Io, Pi, le parole diventano un gioco

Torna Piumini con le poesie per bambini da leggere ad alta voce. Di Marzia Apice, Ansa

ROBERTO PIUMINI, IO, PI (Gallucci Editore, pp.120, 10 Euro. Disegni di Cecco Mariniello). Un libro “da leggere ad alta voce”, da vivere non solo con gli occhi ma con l’immaginazione che nasce dal linguaggio poetico. Roberto Piumini torna in libreria presentando un nuovo lavoro, “Io, Pi” (Gallucci Editore), con il quale chiama a raccolta il suo pubblico, quello di bambini e ragazzi, per farli entrare nel mondo magico della fantasia. Nel testo, impreziosito dai delicati disegni di Cecco Mariniello, si rincorrono poesie che intrecciano gioco, corpo, narrazione, costituendo un continuo stimolo alla creatività di chi legge. I temi sono i più disparati, dalle emozioni ai pianeti, dai numeri alla bicicletta, ma tutti si prestano a essere raccontati e anche “interpretati” direttamente, in famiglia o a scuola. Ancora una volta il poeta dei più piccoli invita a riscoprire la condivisione orale delle storie, sfruttando lo straordinario potere evocativo e giocoso delle parole e della loro sonorità.
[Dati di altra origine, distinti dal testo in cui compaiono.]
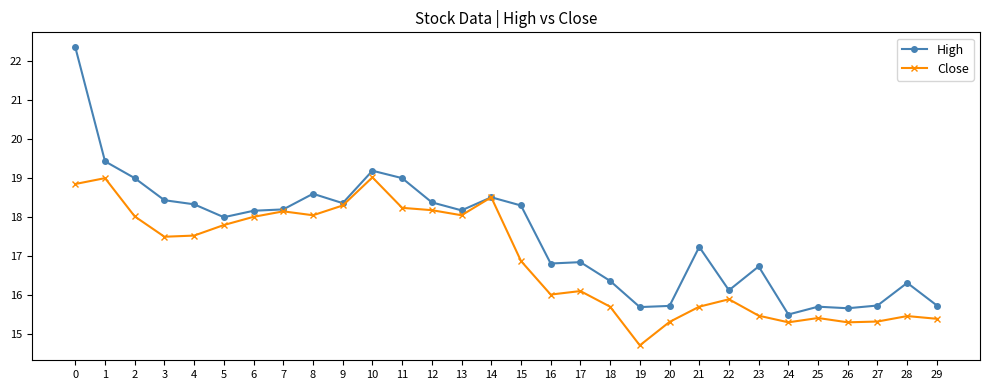

What value does the High series have at 7?

18.2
Un invito solo apparentemente facile da mettere in pratica, soprattutto oggi, in una società nella quale l’oralità sembra essersi persa nei meandri della velocità e del consumo. “Leggere un libro a voce alta è semplice e naturale se qualcuno lo fa: genitore, adulto, insegnante. L’oralità non è solo l’uso della voce, ma un modo fisico, prossimale, di stare insieme, e un tempo non frettoloso, ripetitivo, ritmico”, spiega Piumini in un’intervista all’ANSA. “Il fine primo e ultimo dei miei libri è essere una ricca esperienza creativa, emotiva e immaginaria per il lettore”, afferma ancora l’autore, sottolineando di non sentire il “peso” di essere uno scrittore per ragazzi. “La responsabilità di cui si parla è data dal fatto che la lettura di un bambino è un’esperienza più fonda e fondante di quella di un adulto, non tanto nei termini di ‘comunicazione di valori’ quanto in quelli dell’esperienza immaginaria, dell’arricchimento emotivo ed estetico che l’immaginazione fornisce”, prosegue, “quindi si tratta di una responsabilità ‘educativa’ solo nel senso antropologico di un’esperienza di memoria immaginaria, di attività personalizzante”. A ripagare il suo costante impegno per i giovani profuso nel corso degli anni è la consapevolezza che, nonostante il tempo abbia trasformato irrimediabilmente la società, da parte del pubblico di oggi non sia ancora cambiata “la risposta giocosa alla proposta di giocosità”. Un pubblico che non è diverso da quello di ieri, “né sul piano dell’ascolto né su quello della risposta”. Non crede che la stimolazione continua a cui i più piccoli sono sottoposti tolga spazio alla fantasia? “La domanda va fatta a chi si occupa scientificamente del campo: psicologi e psicopedagogisti. E’ probabile che qualcosa accada rispetto al ‘tempo’ dell’esperienza, sensoriale ed emozionale, prima percettiva e poi espressiva”. Tornando indietro con la memoria, lei da bambino che rapporto aveva con la poesia? “A parte i testi incontrati nei libri scolastici, c’erano certe filastrocche, o modi di dire del dialetto emiliano dei miei nonni e genitori, che mi hanno molto impressionato, e dato il primo gusto ritmico per la parola”, ha concluso.